With two recessive traits, 1 plant in 16 will show the desired phenotype. In sweet corn crossed to flour corn, that would be equivalent to selecting for the su sweet gene and the se sugary enhanced gene. That works out to about 18 kernels per cob. Very doable.

With three recessive traits, 1 plant in 64 will show the desired phenotype. Say we double that to 128, just to make sure the math works out in our favor. Say I plant squash seeds in a row spaced at 6". I’d only have to grow a row 64 feet long to have a really good chance of finding the desired phenotype.

If there is one gene for stringiness, and one gene for oblong shape, and one gene for hard shell, and they are all recessive, then the desired outcome could be selected in the F2 generation.

1 Like

The main challenge is that, if you have space for only 10 plants, growing 128 in one year to find the right phenotype can be challenging. It’s an even bigger deal if you’re trying to select for four or more recessive traits – then you’d need to grow about 256 plants (512 for safety) to recover one plant with the desired genotype in the F2 generation.

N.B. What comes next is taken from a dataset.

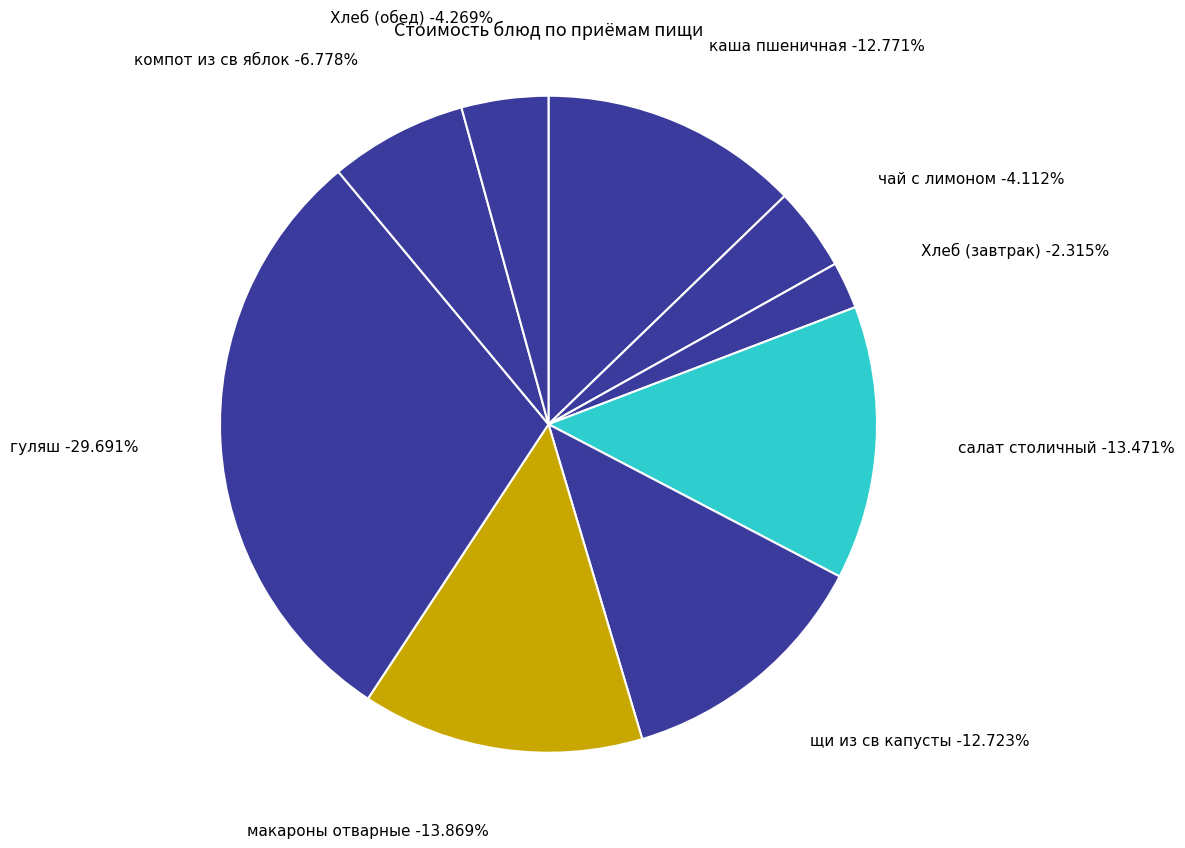

Between щи из св капусты and Хлеб (завтрак), which is larger?

щи из св капусты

Happily, if you need to work with a smaller population, you can choose to select for only one or two traits per year. The nice thing about recessive traits is that, once you’ve got them fixed in a population, you know they’ll stay stable (barring accidental crosses or random mutations). So you could do them two per year, and you’d only need to grow 16 plants (32 for safety) to find what you’re looking for that year.

Backcrossing can be a valuable tool, too. If there are ten recessive traits you want, and one of the varieties contains eight of them, the best way to get what you want would be to select your F2 generation for the two recessive traits that aren’t in that variety, and then backcross the F3 generation to that variety. You could select two or three of the traits you’re looking from that backcross, backcross again, select again for a few more, etc.

This is something I’ve done a fair amount of thinking about because quite a few of the traits I value in pepos are recessives, but I only want to grow about 8-10 plants per year. Happily, Carol Deppe gave me lots of great ideas to breed what I want within a reasonable number of years in her books. :slight_smile:

There’s also incomplete dominance, which can be super helpful. When there’s incomplete dominance, you may not be able to get what you want in one year, but if you get partway there, you can tell the difference.

I want to breed my pepos to be completely thornless, which seems to be a recessive trait controlled by two genes. In theory, that means I’d have to grow sixteen plants (thirty-two for safety) to get what I want.

Happily, however, it seems to exhibits incomplete dominance, so I can guess pretty easily which plants have the alleles I want. It seems to be:

Four dominant alleles: Huge, hard, sharp, nasty thorns.
Three dominant alleles: Pretty big thorns.
Two dominant alleles: The typical thorns most pepos have.
One dominant allele: Very small and soft thorns.
Zero dominant alleles: No thorns whatsoever.

I want zero, but if the best I can get is one or two, I can identify those easily because they seem to be incompletely dominant and cumulative. So helpful!

From what I’ve read, disease resistance and flavor often work similarly, which is great because they tend to have way more recessive genes you’re selecting for.